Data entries
* BEGIN *

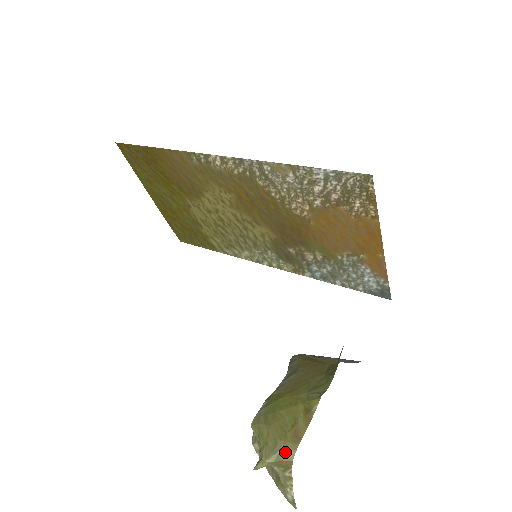
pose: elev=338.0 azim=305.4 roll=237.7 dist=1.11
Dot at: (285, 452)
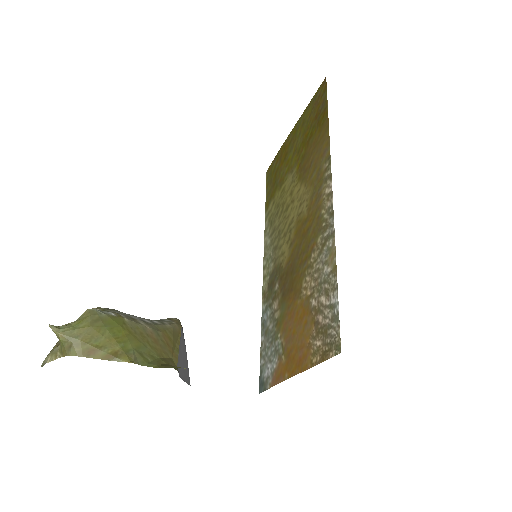
Dot at: (72, 347)
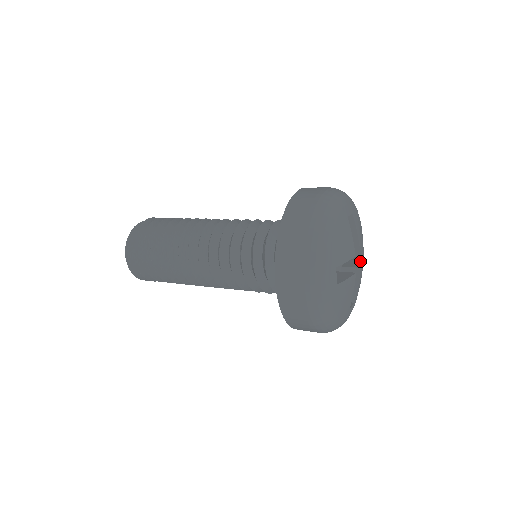
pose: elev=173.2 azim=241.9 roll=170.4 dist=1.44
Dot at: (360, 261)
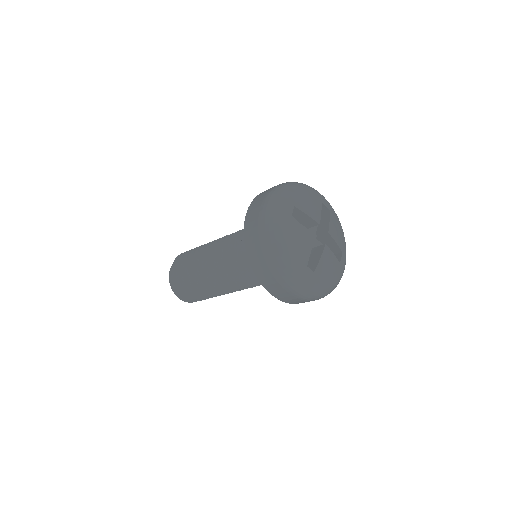
Dot at: (327, 220)
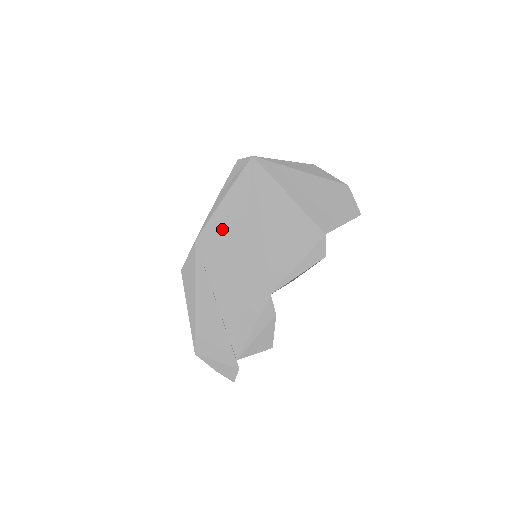
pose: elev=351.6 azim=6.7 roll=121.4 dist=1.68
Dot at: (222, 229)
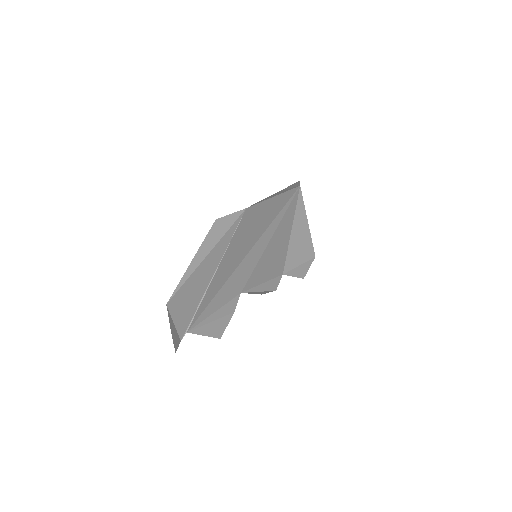
Dot at: (260, 216)
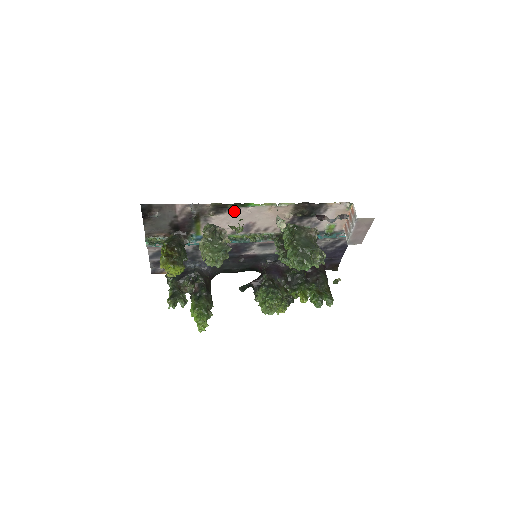
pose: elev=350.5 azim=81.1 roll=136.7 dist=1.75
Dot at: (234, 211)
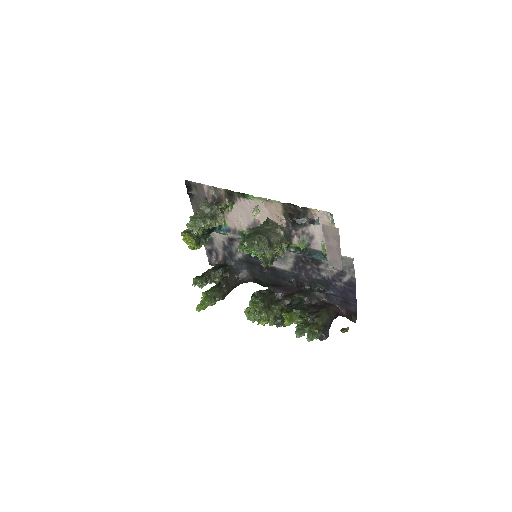
Dot at: (241, 202)
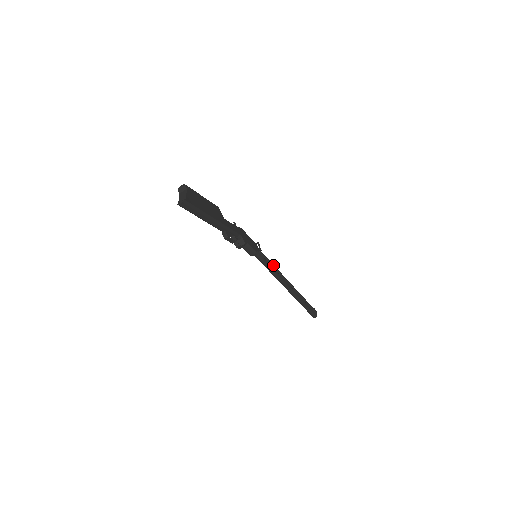
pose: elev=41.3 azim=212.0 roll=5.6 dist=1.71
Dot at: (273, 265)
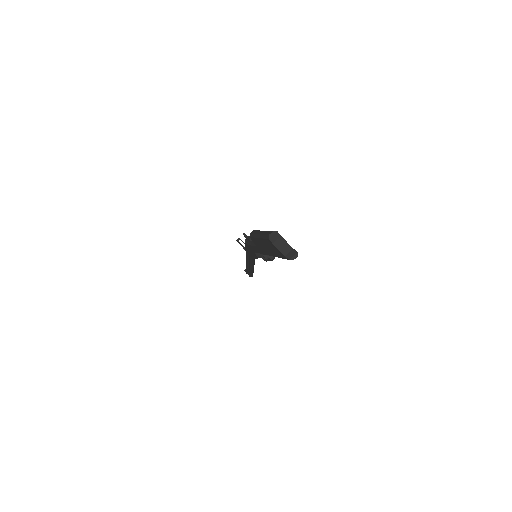
Dot at: occluded
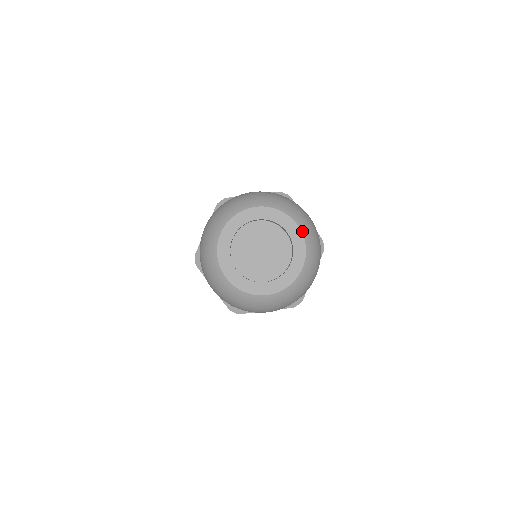
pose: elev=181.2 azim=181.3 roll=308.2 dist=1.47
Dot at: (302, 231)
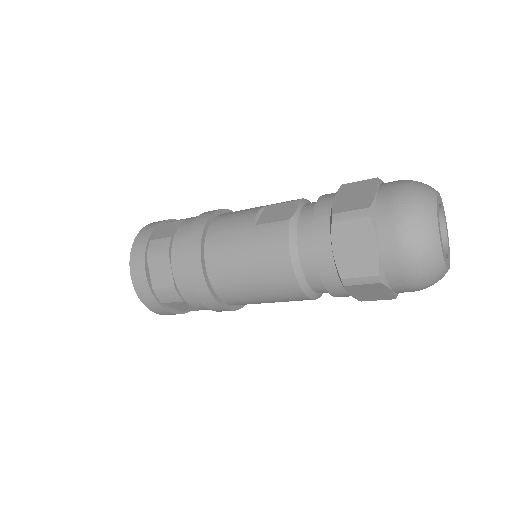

* END *

EXERCISE DIRECTIONS
Print every line of the data entries above verbatim, leaving out the pictures.

FINAL RESULT
pose: elev=338.0 azim=305.4 roll=237.7 dist=1.11
Dot at: (285, 452)
Dot at: (72, 347)
pose: elev=173.2 azim=241.9 roll=170.4 dist=1.44
Dot at: (360, 261)
Dot at: (327, 220)
pose: elev=351.6 azim=6.7 roll=121.4 dist=1.68
Dot at: (222, 229)
Dot at: (260, 216)
pose: elev=350.5 azim=81.1 roll=136.7 dist=1.75
Dot at: (234, 211)
Dot at: (241, 202)
pose: elev=41.3 azim=212.0 roll=5.6 dist=1.71
Dot at: (273, 265)
Dot at: occluded
pose: elev=181.2 azim=181.3 roll=308.2 dist=1.47
Dot at: (302, 231)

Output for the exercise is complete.